The spread of aerosolized SARS-CoV-2, the virus that causes COVID-19, inside public buildings could be suppressed using engineering controls such as effective ventilation, possibly with air filtration and disinfection and avoidance of air recirculation and overcrowding, according to a research letter published yesterday in Environment International.

The international group of researchers said the evidence is sufficiently strong for aerosols as an important mode of coronavirus transmission, most of which occurs indoors, and that indoor measures to slow the spread are often easily implemented at relatively low cost.

The authors noted that, of two published hospital-based papers and five in press, four identified airborne SARS-CoV-2 RNA, two found very few positive samples, and only one found no evidence.

Three of the studies also reported some quantitative viral RNA data, with one from Singapore identifying positive air samples in two of three patient isolation rooms and one from the United States reporting that 63% of air samples from patient rooms and hallways were positive. One study found that viral load decreased with increasing distance from infected patients.

Viral loads were highest when air samplers were worn by the sampling team near a patient receiving supplementary oxygen via nasal cannula. A study in China detected airborne SARS-CoV-2 DNA in a bathroom and an area used to remove personal protective equipment (PPE).

More than 50% of viral RNA in these samples was linked to aerosols, and viral RNA was found on passive samplers about 2 and 3 meters (6.6 and 9.8 feet) from infected patients.

Scarce evidence of other modes of transmission

While SARS-CoV-2 transmission has been proposed to occur via touching the face after contact with large respiratory droplets and contaminated surfaces, the authors noted the lack of direct evidence of this mode of spread. Also, the virus has been shown to remain stable in airborne particles for longer than 2 hours.

“It is scientifically incongruous that the level of evidence required to demonstrate airborne transmission is so much higher than for these other transmission modes,” the authors said.

In addition, they point out that the infectious agents of tuberculosis, measles, and chickenpox spread via face-to-face exposure or longer-range aerosols. The measles and chickenpox viruses can spread through direct contact with an infected person.

And while multiple studies have generated strong evidence for indoor airborne viral transmission, especially in crowded settings with inadequate ventilation, the authors said it is difficult to determine which transmission route is most significant in a particular setting.

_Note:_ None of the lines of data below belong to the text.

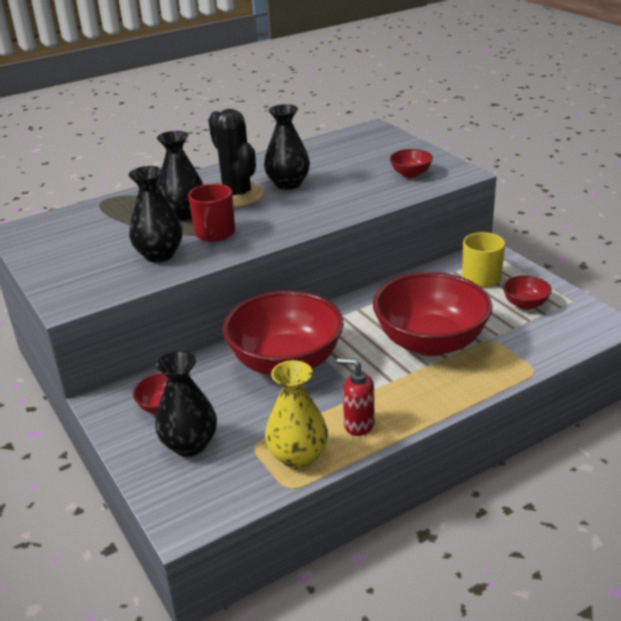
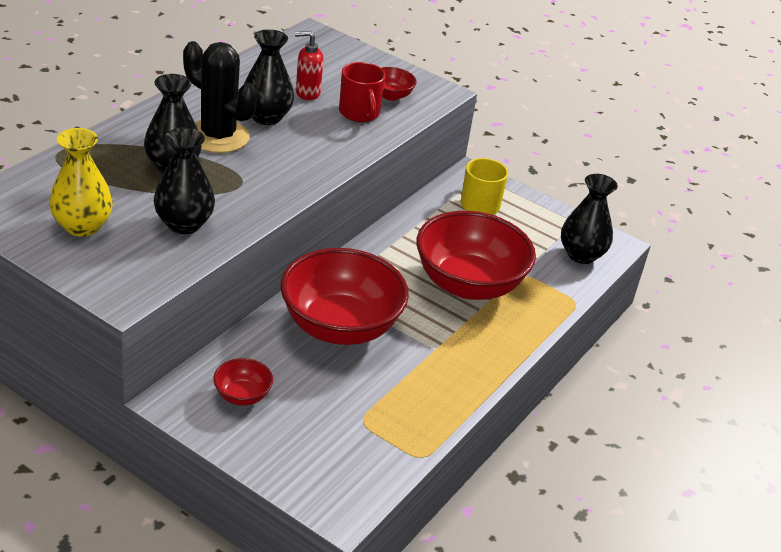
camera: 30 degrees left, 5 degrees up
black vase [155,351,217,457] -> black vase moved to [561,174,618,264]
red mug [188,183,235,242] -> red mug moved to [339,62,386,122]
yellow vase [265,360,328,469] -> yellow vase moved to [49,128,113,237]
red soap dispenser [337,358,374,436] -> red soap dispenser moved to [295,31,324,100]
red bowl [503,275,552,310] -> none

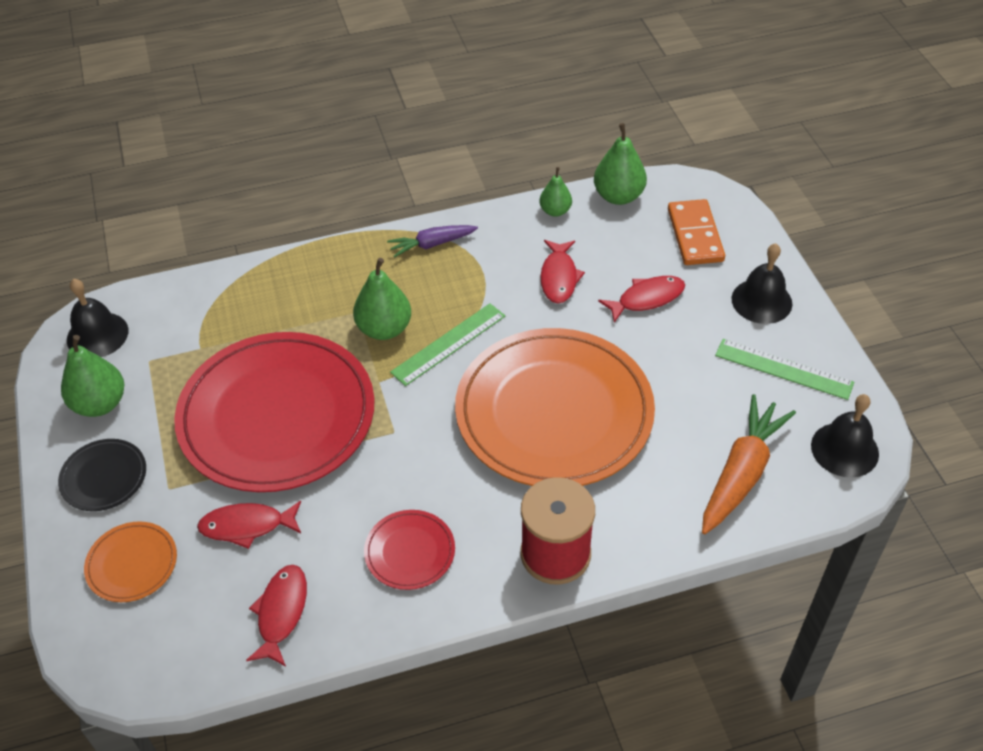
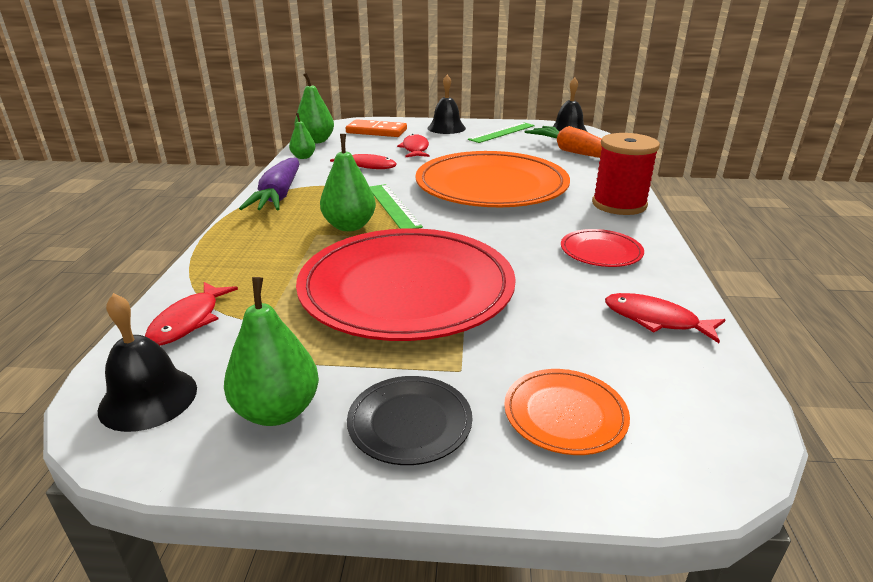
camera: 70 degrees left, 20 degrees down
red fish [197,501,301,549] -> red fish moved to [145,282,238,346]
purple carrot [387,225,478,258] -> purple carrot [239,158,299,211], size x1.66

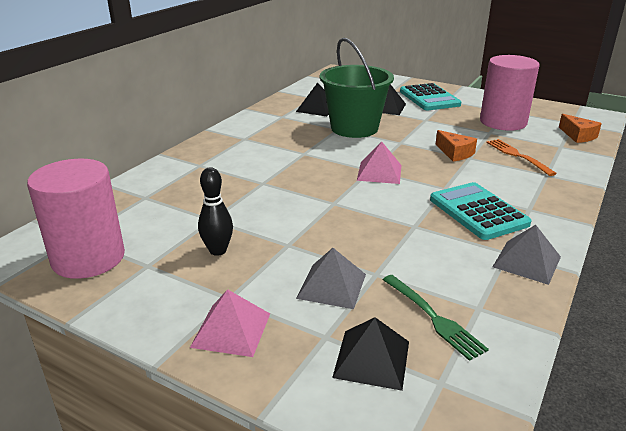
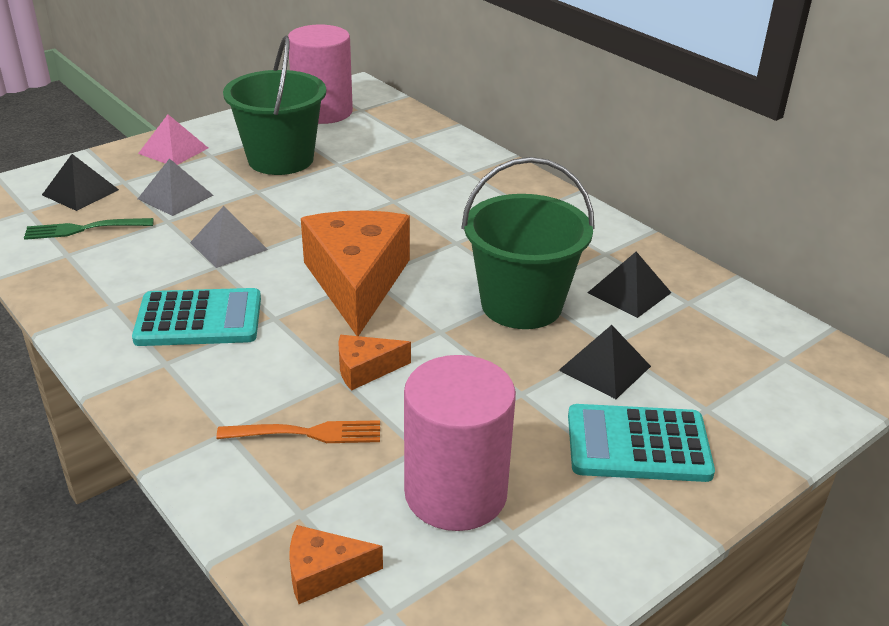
camera: 110 degrees right, 5 degrees up
black bowling pin [198,167,233,256] -> green bucket [223,36,326,175]
pink pyramid [357,141,401,184] -> orange cheese [301,210,410,336]
grey pyramid [493,225,561,285] -> grey pyramid moved to [190,206,268,268]

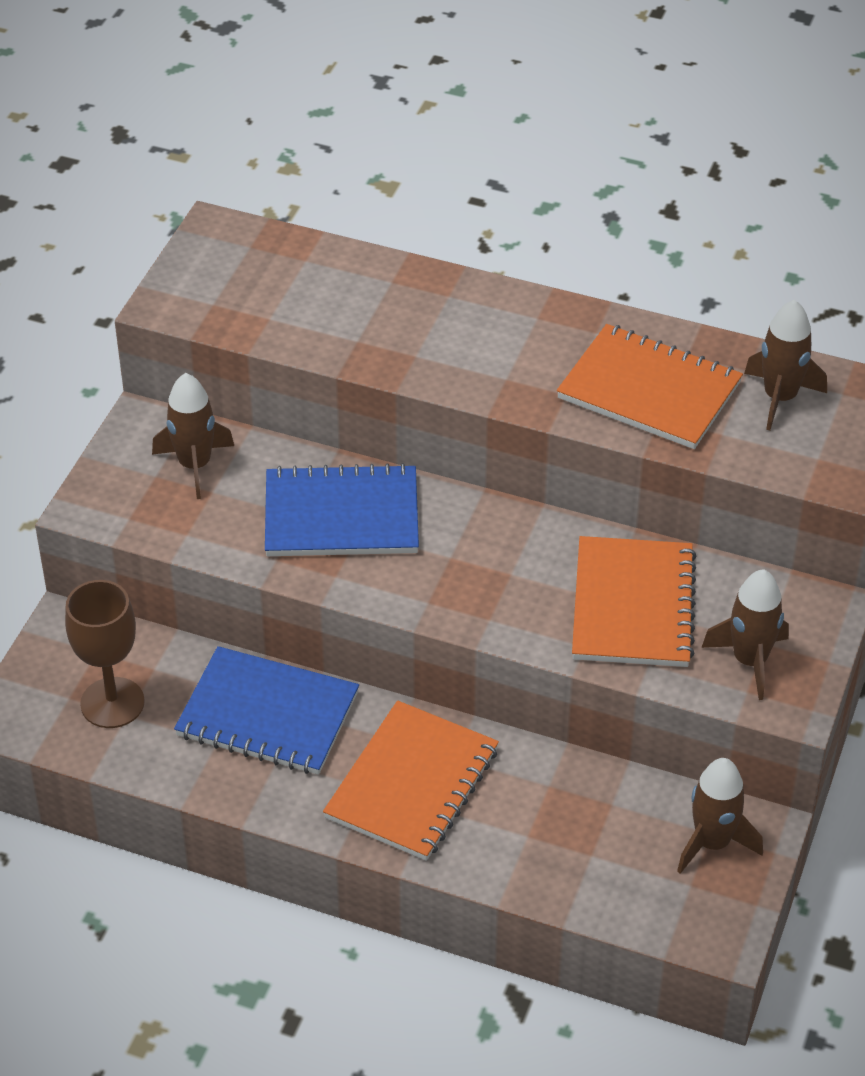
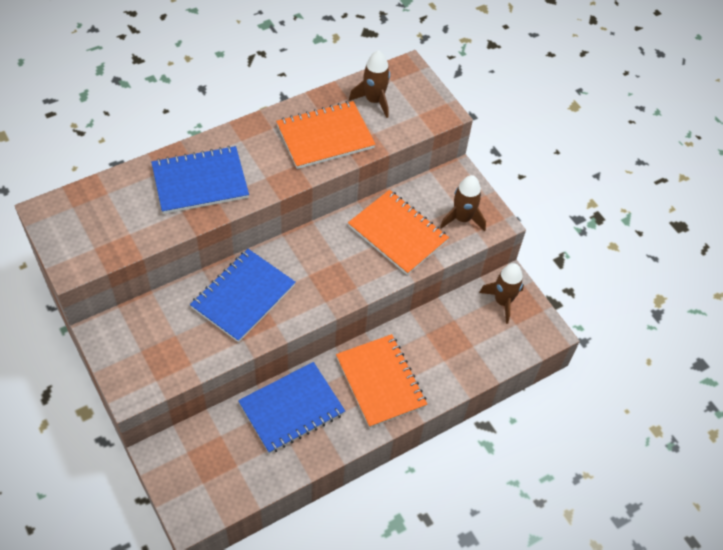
camera: 55 degrees left, 10 degrees up
brown goblet [65,580,145,728] -> none
brown rocket [152,373,234,499] -> none
none -> blue notebook [151,146,249,214]

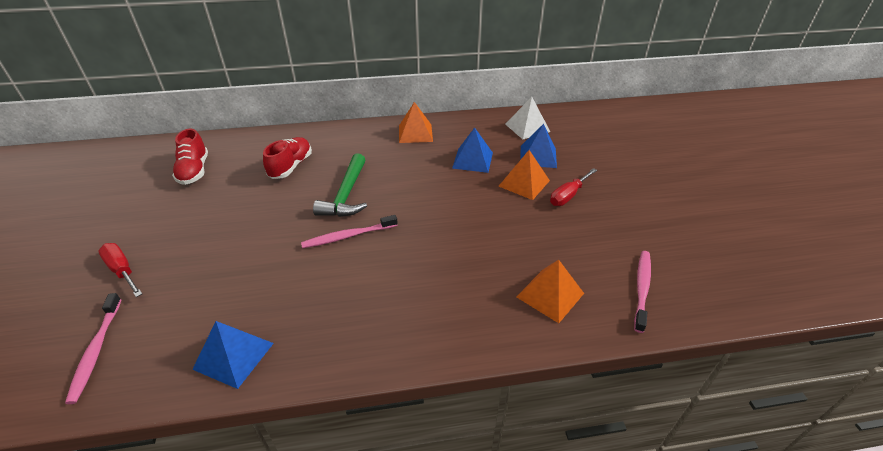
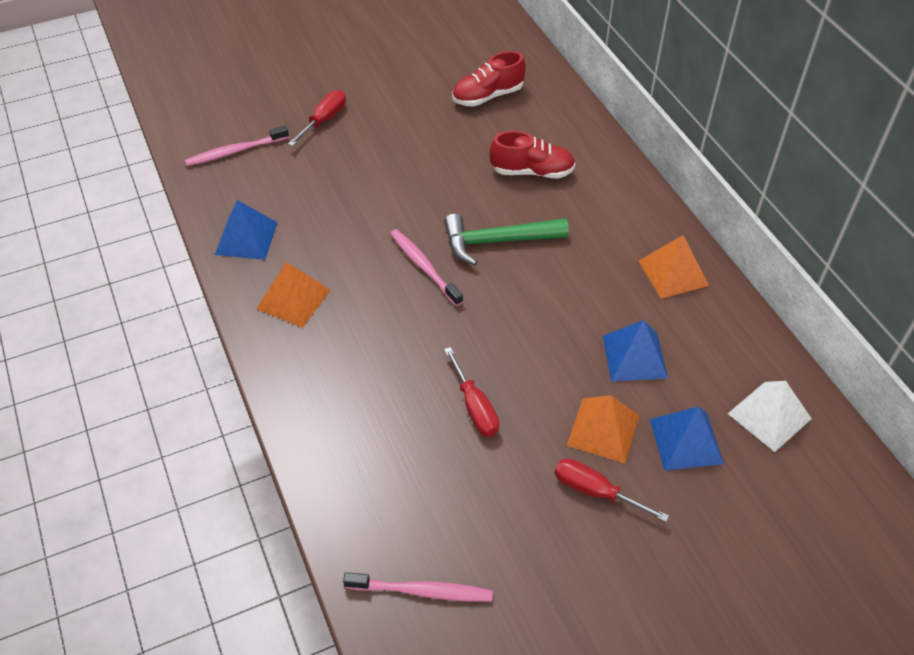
camera: 75 degrees right, 10 degrees up
orange pyramid [516,259,584,323] -> orange pyramid moved to [257,262,331,328]
none -> red screwdriver [444,347,499,437]

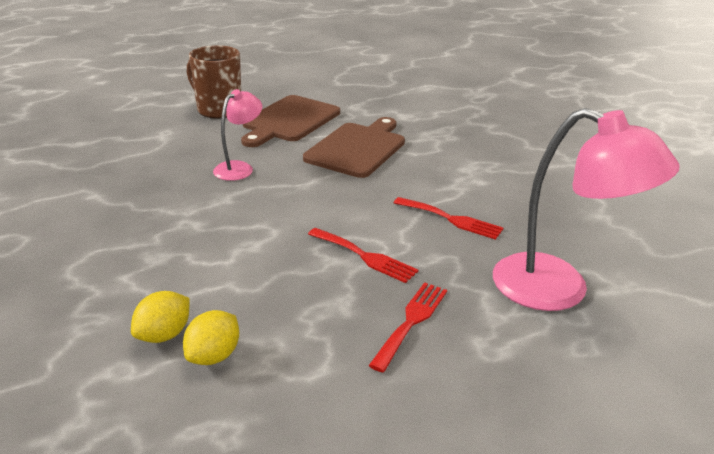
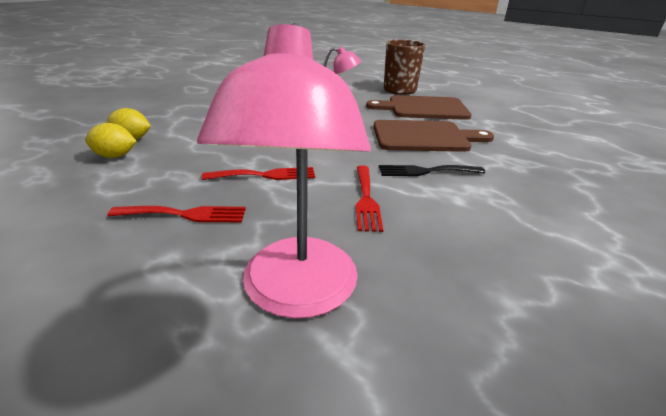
camera: 60 degrees right, 0 degrees up
red fork [308,228,419,283] -> red fork turned 105 degrees counterclockwise [202,167,315,180]
none -> black fork [379,165,485,176]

Maximizing ventilation, avoiding recirculation

Engineering controls should ensure adequate air supply and exhaust vents and, in the case of partitions or curtains, secondary measures to maximize ventilation effectiveness, such as opening windows and doors. This is particularly important in congregate care settings such as converted exhibition centers, which may not have adequate ventilation for infection control, the authors said.

And while most hospitals likely have good ventilation, this may not be the case in other public buildings, such as retail shops, offices, schools, restaurants, cruise ships, and public transport.

Although air recirculation may be energy-efficient, the authors warn that air should not be recirculated, if possible, and that air conditioning units should operate on 100% outdoor air. If disabling recirculation by closing recirculation dampers and opening outdoor air dampers isn’t possible, maximizing the outdoor air level and using filtering or ultraviolet in-duct irradiation of recirculated air can help.

In areas of known air stagnation, other air circulation systems can also be used, but only if they also bring in outdoor air. Smaller rooms may benefit from portable consumer air-cleaning devices, as long as they have clean air-delivery rates of 26 to 980 m3/hr and their filters are changed as recommended.

In addition to air filtration, minimizing crowding can help control viral spread. “In a school or a supermarket, for example, if the number of infected students or shoppers is low, and the ventilation rate is high, the risk of airborne transmission can be low,” the authors said.

But in homes, quarantining infected people, opening doors and windows, and using portable air-cleaning devices should be sufficient.

“Together with other guidance on minimising the risk of contact and droplet transmission (through hand-washing, cleaning of hand-touch sites, and the appropriate use of PPE), these ventilation-related interventions will reduce the airborne infection rates not just for SARS-CoV-2 in the current COVID-19 pandemic, but also for other airborne infectious agents,” the researchers said.